*Work to be completed*.
Copy out each line of the data that holds the word "githubusercontent".

*Data*.
--------------------------------------------------

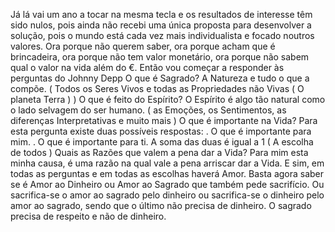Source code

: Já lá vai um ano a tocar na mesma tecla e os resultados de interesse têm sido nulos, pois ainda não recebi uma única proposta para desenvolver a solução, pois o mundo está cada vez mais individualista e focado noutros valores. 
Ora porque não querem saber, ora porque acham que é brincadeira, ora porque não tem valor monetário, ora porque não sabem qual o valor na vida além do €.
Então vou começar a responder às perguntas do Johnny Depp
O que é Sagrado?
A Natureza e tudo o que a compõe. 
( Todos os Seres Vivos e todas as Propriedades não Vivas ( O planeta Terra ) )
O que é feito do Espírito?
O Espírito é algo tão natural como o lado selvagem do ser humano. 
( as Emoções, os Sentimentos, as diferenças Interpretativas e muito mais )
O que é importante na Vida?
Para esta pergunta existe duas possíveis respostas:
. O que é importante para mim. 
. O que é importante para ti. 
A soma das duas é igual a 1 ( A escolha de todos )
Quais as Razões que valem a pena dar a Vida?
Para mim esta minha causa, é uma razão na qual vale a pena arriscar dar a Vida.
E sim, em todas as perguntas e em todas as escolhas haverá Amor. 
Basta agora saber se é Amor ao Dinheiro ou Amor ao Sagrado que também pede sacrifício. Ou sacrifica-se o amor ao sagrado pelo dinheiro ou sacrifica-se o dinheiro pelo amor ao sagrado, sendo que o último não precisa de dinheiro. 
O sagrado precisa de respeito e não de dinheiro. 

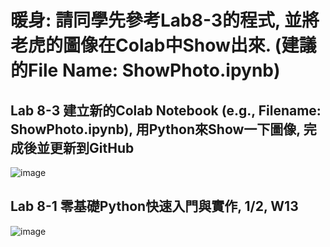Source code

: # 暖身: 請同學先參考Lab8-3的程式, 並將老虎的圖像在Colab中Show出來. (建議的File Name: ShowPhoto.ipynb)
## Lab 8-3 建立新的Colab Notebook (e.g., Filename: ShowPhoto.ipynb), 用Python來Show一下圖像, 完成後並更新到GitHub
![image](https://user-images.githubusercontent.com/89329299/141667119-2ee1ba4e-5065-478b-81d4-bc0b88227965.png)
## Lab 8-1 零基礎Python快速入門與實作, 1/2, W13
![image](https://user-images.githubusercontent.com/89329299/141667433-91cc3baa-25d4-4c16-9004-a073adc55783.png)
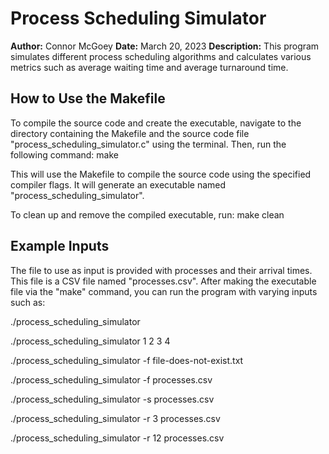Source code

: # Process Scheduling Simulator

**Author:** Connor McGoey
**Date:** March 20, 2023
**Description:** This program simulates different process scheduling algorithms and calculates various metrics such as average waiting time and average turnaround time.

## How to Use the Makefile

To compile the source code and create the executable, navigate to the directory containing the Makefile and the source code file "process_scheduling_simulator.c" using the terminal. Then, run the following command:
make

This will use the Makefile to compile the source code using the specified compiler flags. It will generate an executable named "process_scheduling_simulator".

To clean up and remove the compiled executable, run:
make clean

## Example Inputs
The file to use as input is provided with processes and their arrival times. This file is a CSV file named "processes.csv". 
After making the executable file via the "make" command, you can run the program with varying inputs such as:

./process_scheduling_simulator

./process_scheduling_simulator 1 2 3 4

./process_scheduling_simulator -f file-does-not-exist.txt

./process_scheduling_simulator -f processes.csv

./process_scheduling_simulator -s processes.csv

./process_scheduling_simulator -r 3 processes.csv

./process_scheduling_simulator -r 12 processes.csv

--------------------------------------------------

*Answer below*.
![image](https://user-images.githubusercontent.com/89329299/141667119-2ee1ba4e-5065-478b-81d4-bc0b88227965.png)
![image](https://user-images.githubusercontent.com/89329299/141667433-91cc3baa-25d4-4c16-9004-a073adc55783.png)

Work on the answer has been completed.